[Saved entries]
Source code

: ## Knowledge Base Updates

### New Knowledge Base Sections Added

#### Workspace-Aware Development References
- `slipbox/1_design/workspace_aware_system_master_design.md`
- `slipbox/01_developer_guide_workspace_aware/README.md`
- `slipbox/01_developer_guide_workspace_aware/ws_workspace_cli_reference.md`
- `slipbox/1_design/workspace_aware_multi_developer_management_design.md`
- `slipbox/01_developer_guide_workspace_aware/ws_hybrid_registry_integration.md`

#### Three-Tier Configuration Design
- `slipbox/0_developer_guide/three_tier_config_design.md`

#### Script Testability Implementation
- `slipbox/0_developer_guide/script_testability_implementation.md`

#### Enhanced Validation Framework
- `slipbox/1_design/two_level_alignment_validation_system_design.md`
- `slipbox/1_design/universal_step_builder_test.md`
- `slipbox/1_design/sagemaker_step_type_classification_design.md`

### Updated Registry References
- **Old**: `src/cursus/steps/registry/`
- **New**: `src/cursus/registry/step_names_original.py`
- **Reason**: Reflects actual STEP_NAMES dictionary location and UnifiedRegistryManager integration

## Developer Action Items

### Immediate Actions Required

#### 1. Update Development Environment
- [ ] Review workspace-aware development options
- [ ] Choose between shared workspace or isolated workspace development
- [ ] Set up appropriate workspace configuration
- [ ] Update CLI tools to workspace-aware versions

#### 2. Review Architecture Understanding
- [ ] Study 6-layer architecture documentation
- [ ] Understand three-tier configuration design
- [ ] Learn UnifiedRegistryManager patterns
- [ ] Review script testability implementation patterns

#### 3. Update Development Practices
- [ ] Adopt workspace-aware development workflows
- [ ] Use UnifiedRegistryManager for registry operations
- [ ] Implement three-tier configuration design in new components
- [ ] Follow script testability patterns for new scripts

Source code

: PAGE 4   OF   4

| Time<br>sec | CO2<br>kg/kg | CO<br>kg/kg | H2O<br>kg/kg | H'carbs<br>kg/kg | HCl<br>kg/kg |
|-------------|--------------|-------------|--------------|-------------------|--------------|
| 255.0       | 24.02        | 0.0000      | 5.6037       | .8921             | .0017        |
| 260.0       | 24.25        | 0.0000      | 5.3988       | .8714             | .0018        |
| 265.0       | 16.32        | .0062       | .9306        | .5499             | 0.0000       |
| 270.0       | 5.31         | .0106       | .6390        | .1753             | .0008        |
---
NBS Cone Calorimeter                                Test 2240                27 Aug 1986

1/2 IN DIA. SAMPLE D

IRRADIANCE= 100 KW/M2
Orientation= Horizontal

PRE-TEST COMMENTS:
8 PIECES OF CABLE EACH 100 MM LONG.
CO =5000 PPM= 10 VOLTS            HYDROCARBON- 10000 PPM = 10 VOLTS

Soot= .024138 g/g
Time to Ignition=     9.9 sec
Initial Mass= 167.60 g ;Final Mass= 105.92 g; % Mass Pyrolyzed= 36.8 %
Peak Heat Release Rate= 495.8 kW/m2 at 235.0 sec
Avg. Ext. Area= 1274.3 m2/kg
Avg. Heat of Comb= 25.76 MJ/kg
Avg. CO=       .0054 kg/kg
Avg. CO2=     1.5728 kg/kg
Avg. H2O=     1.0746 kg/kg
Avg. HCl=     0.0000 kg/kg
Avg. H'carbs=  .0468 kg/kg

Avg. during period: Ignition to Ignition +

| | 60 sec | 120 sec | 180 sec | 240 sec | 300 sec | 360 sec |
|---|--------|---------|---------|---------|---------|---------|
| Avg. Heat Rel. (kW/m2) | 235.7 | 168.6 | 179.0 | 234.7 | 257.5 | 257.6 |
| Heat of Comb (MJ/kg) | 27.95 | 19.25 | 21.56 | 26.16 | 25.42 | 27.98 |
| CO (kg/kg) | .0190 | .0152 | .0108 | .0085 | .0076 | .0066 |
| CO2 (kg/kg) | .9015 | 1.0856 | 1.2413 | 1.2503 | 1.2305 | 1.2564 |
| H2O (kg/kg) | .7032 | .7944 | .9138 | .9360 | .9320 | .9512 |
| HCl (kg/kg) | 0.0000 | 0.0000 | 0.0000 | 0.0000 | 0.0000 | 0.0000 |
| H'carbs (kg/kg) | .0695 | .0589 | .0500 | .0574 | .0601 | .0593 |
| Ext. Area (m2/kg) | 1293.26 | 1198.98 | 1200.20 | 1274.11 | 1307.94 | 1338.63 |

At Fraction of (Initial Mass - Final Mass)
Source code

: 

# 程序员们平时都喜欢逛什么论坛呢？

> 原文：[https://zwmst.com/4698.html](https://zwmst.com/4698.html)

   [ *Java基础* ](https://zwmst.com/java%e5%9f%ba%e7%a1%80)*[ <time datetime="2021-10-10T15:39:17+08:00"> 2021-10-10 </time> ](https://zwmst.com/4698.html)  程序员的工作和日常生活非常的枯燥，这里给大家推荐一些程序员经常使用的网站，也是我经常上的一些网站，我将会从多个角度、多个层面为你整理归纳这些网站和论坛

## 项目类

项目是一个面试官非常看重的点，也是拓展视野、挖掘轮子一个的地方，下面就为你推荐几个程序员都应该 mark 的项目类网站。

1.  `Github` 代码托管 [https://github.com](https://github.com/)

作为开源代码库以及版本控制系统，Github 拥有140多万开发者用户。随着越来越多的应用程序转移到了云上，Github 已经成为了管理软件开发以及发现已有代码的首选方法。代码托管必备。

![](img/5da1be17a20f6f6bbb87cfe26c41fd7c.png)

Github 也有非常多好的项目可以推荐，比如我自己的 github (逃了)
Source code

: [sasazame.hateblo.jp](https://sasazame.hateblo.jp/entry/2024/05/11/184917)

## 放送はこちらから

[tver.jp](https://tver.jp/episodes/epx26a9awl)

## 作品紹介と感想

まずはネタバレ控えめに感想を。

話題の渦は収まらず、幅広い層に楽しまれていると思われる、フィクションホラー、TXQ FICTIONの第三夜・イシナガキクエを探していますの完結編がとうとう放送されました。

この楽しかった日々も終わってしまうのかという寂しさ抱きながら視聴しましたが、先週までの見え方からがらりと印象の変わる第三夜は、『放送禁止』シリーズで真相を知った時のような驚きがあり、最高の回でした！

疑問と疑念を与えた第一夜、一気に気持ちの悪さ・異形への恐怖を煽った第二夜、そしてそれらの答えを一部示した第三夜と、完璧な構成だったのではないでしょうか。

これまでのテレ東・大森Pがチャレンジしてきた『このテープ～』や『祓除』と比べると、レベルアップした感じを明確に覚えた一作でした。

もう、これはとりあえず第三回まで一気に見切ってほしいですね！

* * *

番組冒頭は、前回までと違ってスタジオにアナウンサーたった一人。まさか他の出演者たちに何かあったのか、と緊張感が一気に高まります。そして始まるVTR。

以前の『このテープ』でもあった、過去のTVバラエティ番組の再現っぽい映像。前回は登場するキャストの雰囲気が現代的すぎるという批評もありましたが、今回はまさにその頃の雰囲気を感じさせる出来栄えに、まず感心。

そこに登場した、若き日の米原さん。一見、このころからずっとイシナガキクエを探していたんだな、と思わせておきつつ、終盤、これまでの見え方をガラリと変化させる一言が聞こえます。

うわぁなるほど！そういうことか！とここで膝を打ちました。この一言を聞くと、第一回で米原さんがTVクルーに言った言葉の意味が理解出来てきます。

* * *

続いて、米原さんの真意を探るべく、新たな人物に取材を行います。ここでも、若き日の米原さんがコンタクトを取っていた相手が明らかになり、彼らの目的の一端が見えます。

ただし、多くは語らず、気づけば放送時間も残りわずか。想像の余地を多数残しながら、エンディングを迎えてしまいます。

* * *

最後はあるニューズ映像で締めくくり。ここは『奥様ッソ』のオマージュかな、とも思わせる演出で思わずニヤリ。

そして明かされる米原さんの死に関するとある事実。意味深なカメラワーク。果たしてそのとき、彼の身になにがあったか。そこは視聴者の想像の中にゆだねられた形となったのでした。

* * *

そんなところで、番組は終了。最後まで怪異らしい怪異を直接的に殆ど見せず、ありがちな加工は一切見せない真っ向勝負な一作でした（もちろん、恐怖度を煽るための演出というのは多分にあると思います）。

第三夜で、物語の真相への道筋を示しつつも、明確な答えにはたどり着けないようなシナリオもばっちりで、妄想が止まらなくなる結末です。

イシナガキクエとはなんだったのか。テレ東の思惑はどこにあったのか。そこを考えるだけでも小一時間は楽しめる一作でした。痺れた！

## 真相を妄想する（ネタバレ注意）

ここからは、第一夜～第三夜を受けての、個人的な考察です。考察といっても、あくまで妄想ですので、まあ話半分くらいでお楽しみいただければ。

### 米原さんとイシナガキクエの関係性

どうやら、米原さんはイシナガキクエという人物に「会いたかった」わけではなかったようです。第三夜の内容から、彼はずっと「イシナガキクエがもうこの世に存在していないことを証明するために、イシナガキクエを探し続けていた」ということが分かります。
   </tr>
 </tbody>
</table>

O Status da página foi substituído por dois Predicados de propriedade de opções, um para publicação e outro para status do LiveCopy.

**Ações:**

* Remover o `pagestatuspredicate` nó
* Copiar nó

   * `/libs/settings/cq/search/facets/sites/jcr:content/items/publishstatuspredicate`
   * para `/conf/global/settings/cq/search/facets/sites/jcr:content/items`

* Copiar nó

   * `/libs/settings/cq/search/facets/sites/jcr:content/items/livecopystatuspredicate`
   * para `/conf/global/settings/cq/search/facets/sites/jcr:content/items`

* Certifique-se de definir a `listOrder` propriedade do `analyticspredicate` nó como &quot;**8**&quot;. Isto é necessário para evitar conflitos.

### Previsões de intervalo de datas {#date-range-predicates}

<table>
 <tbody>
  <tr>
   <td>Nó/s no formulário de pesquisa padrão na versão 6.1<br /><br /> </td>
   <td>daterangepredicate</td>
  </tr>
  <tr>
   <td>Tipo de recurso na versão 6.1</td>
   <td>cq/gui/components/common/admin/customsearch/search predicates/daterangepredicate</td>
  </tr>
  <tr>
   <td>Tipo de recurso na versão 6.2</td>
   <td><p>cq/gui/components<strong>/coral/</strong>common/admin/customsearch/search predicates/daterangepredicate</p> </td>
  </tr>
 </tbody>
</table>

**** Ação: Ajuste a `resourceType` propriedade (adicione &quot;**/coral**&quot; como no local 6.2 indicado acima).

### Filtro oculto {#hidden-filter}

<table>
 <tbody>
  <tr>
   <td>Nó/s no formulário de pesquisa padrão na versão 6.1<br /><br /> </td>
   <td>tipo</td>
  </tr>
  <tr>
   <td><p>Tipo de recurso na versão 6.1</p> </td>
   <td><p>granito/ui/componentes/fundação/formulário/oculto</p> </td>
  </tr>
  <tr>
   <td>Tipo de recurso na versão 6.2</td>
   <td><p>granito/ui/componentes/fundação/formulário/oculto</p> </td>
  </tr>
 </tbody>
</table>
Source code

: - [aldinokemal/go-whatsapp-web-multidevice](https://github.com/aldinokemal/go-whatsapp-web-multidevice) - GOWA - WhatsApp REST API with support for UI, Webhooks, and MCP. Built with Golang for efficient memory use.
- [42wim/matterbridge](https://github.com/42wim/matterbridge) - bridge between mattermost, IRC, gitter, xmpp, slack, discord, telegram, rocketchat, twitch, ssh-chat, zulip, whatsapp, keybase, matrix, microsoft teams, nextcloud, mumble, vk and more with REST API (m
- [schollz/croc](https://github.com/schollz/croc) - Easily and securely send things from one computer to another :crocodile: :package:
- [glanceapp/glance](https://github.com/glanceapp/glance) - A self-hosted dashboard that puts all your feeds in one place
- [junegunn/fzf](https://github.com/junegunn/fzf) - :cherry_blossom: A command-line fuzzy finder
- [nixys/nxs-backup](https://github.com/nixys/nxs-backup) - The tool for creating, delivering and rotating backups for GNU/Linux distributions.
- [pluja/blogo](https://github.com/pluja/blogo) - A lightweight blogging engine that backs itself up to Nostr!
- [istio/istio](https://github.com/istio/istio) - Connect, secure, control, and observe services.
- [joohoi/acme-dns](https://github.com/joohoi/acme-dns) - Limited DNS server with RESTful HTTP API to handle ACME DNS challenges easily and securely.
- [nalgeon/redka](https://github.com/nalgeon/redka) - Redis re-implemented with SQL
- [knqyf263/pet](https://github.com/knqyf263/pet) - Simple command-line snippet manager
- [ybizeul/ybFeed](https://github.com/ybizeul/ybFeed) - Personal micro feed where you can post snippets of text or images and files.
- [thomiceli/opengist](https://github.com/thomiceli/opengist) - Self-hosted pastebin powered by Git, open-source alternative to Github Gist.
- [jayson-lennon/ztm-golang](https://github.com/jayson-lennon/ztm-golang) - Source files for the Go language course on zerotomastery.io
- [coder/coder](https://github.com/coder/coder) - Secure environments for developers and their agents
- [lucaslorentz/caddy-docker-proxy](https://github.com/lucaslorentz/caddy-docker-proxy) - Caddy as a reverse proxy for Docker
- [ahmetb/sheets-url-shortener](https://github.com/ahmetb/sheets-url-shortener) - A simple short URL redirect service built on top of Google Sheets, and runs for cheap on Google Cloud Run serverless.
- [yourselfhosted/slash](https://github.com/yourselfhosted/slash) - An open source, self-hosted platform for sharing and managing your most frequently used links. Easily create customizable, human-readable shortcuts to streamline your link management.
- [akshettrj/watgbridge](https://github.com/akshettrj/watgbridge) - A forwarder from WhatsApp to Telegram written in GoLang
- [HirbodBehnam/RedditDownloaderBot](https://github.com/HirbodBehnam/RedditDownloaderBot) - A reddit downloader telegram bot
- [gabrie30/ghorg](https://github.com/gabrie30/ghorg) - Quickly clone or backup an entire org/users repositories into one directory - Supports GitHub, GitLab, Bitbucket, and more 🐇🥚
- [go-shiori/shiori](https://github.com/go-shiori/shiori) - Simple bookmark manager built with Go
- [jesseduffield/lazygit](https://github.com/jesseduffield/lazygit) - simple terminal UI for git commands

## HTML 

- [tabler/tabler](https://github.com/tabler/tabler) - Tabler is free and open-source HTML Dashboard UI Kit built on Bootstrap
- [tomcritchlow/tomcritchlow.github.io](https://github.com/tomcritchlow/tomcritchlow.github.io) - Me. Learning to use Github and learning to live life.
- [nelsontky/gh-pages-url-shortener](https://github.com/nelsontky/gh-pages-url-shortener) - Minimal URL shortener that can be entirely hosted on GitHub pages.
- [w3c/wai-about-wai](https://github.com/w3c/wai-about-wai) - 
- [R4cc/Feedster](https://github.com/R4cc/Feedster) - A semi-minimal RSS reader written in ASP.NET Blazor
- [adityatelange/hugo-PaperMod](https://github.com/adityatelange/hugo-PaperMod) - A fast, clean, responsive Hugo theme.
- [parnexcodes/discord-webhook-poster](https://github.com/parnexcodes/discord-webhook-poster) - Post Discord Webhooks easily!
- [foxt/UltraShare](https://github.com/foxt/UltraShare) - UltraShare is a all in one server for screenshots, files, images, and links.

▸ Task to carry out
Taking the records above, retype every line from the one with "- **Reason**: Reflects" down to the one with "IRRADIANCE= 100 KW/M2", exactly and with nothing else.

▸ Exercise response
- **Reason**: Reflects actual STEP_NAMES dictionary location and UnifiedRegistryManager integration

## Developer Action Items

### Immediate Actions Required

#### 1. Update Development Environment
- [ ] Review workspace-aware development options
- [ ] Choose between shared workspace or isolated workspace development
- [ ] Set up appropriate workspace configuration
- [ ] Update CLI tools to workspace-aware versions

#### 2. Review Architecture Understanding
- [ ] Study 6-layer architecture documentation
- [ ] Understand three-tier configuration design
- [ ] Learn UnifiedRegistryManager patterns
- [ ] Review script testability implementation patterns

#### 3. Update Development Practices
- [ ] Adopt workspace-aware development workflows
- [ ] Use UnifiedRegistryManager for registry operations
- [ ] Implement three-tier configuration design in new components
- [ ] Follow script testability patterns for new scripts

Source code

: PAGE 4   OF   4

| Time<br>sec | CO2<br>kg/kg | CO<br>kg/kg | H2O<br>kg/kg | H'carbs<br>kg/kg | HCl<br>kg/kg |
|-------------|--------------|-------------|--------------|-------------------|--------------|
| 255.0       | 24.02        | 0.0000      | 5.6037       | .8921             | .0017        |
| 260.0       | 24.25        | 0.0000      | 5.3988       | .8714             | .0018        |
| 265.0       | 16.32        | .0062       | .9306        | .5499             | 0.0000       |
| 270.0       | 5.31         | .0106       | .6390        | .1753             | .0008        |
---
NBS Cone Calorimeter                                Test 2240                27 Aug 1986

1/2 IN DIA. SAMPLE D

IRRADIANCE= 100 KW/M2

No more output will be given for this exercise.